Page extract
Would You Trust a Hungry Girl?

 

LarsKloveNewYorkTimes

I believe I’ve found my mentor. Her name is Hungry. Talk about finding a need and filling it well. Not only does Hungry Girl provide valuable diet and grocery shopping tips, but she’s one savvy business woman as well. Not only that, she likes ramen noodles – or at least their healthy facsimile.

Who Is Hungry Girl

Hungry Girl, aka Lisa Lillien, is not a nutritional expert, but an average woman trying to eat what she likes and still fit into her jeans. Right there she has a huge market. This is a woman self-described as ‘food obsessed’. Oh wait – did I say average? Actually Lillien is a former production executive for Warner Brothers and Nickelodeon who left her day job in 2004 get into food writing. She’s got 500,000 subscribers and a staff of 13. And oh yeah, a book full of tricks and substitutions has been climbing the paperback best-seller lists.

Given entries
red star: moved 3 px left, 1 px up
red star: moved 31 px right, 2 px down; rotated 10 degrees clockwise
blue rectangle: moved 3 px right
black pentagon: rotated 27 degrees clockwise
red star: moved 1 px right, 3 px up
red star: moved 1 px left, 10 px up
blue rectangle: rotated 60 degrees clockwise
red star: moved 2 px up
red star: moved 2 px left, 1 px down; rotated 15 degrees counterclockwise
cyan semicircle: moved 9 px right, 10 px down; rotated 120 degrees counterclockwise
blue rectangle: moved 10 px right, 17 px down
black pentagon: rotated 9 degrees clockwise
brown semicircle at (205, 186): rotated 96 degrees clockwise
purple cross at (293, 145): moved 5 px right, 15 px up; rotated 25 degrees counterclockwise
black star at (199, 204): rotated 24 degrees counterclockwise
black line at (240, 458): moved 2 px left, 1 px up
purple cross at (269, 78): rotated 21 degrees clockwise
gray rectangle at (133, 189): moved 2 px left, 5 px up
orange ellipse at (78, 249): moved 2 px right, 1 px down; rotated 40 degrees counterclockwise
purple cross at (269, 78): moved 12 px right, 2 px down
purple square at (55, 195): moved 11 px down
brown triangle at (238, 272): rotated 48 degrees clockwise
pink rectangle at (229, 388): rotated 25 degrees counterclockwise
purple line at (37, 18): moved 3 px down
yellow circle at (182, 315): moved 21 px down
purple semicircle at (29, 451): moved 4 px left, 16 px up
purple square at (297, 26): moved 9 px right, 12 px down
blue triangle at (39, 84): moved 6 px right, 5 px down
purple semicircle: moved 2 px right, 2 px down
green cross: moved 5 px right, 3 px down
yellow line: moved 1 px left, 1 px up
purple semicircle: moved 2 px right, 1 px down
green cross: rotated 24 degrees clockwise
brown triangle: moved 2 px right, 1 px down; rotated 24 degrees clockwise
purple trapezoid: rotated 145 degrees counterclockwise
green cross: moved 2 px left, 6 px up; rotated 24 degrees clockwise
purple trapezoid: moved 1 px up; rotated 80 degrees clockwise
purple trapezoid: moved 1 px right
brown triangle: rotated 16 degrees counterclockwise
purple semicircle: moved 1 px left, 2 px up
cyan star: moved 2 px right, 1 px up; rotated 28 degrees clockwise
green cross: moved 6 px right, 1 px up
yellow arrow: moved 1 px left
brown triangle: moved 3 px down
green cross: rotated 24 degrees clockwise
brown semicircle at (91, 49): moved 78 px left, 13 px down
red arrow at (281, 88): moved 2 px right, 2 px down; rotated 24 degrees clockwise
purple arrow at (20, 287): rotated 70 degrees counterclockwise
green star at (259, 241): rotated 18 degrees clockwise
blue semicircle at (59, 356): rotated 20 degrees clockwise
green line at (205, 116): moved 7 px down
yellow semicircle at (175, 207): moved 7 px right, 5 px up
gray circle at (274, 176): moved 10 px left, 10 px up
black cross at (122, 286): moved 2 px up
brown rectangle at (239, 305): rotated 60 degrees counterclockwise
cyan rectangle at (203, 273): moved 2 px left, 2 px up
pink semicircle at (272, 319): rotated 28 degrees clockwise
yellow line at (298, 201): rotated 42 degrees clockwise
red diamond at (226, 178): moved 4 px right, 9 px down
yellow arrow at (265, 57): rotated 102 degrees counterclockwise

Instructions
a - In the Hungry Girl article:
(i) What food does the writer say Hungry Girl likes, at least in its healthy facsimile?
(ii) Which two companies did Lisa Lillien work for as a production executive?
(iii) How many subscribers does she have?
b - Pick up the Hungry Girl article right after its last sentence and keep writing it.

Task-by-task answers
a -
(i) Ramen noodles.
(ii) Warner Brothers and Nickelodeon.
(iii) 500,000.

b -
Who Cares?

So what? What’s so special about yet another blogger giving out her unsubstantiated opinion about what’s good to eat and what’s not? Apparently a lot of people think Hungry Girl is onto something. Her unsolicited endorsement of House Foods’ Tofu Shirataki, spaghetti-shaped noodles made of tofu and yam flour with only 40 calories per 8 oz. bag has resulted in exploding sales.

Healthy foods manufacturers seek Hungry Girl’s endorsement. Lucky for House Foods and a few select others, she’s now lending out her logo.

Who needs the FDA when we’ve got Hungry Girl?